> TRY IT: Reproduce exactly the lines below, starting with the line that contains "ring tip: (377, 190)" and ending with the last line of the records, both included, and nothing else.

[Skeletal landmark data]
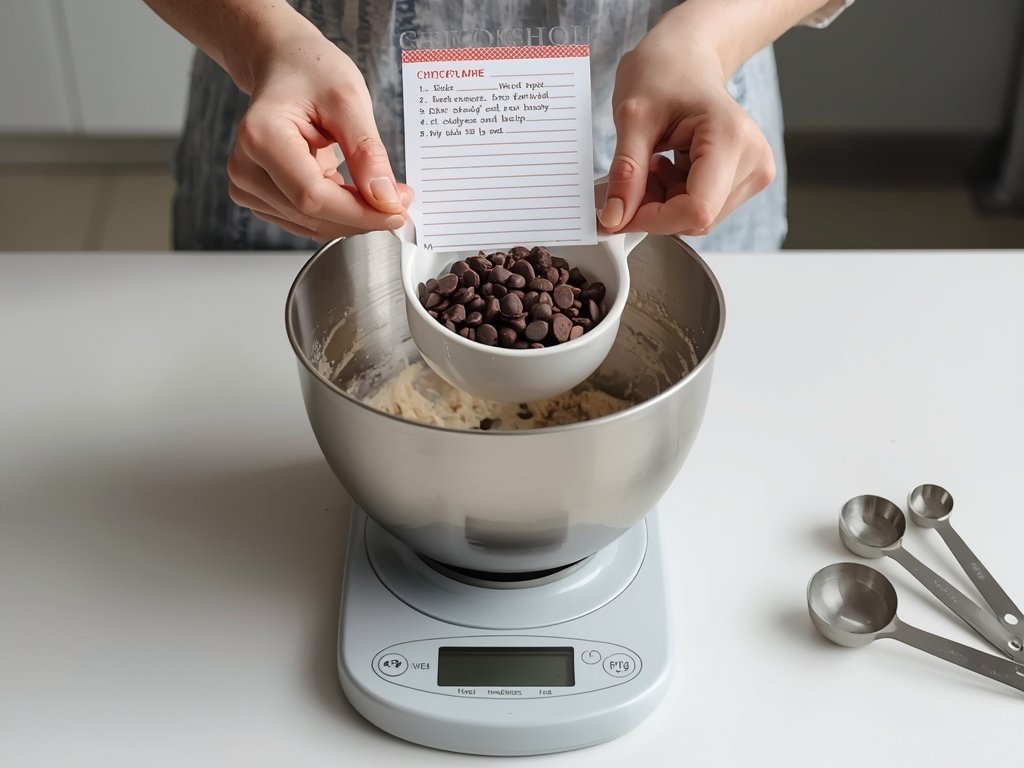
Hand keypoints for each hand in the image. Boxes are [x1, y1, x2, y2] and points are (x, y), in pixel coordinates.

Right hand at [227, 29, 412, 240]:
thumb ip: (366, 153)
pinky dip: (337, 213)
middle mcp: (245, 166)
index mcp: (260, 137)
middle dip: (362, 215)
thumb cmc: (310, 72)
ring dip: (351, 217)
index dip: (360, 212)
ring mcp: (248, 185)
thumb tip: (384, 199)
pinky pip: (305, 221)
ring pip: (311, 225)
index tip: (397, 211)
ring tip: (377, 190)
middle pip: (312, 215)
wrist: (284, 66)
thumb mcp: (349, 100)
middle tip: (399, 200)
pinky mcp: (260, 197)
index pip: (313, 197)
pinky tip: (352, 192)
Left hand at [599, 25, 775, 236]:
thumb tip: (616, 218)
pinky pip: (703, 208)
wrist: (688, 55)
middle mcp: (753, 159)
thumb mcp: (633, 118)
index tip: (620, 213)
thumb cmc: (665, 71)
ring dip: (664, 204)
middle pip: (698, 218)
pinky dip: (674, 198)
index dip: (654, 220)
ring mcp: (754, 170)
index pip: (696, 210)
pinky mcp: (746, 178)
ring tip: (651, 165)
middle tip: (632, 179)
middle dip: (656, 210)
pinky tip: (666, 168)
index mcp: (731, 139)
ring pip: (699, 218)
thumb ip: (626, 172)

> ANSWER TO THIS TASK:
ring tip: (377, 190)
middle pip: (312, 215)
wrist: (284, 66)
thumb mcp: (349, 100)
middle tip: (399, 200)
pinky mcp: (260, 197)
index pip: (313, 197)
pinky tip: (352, 192)
Left hand at [599, 25, 775, 236]:
thumb tip: (616, 218)
pinky pip: (703, 208)
wrist: (688, 55)
middle mcp: (753, 159)
thumb mcp: (633, 118)
index tip: (620, 213)
thumb cmc: (665, 71)
ring dip: (664, 204)
middle pip: (698, 218)
pinky dip: (674, 198)
index dip: (654, 220)
ring mcp: (754, 170)
index pip: (696, 210)
pinky mcp: (746, 178)
ring tip: (651, 165)
middle tip: (632, 179)
middle dip: (656, 210)
pinky tip: (666, 168)
index mcp: (731, 139)
ring pip: (699, 218)
thumb ip: (626, 172)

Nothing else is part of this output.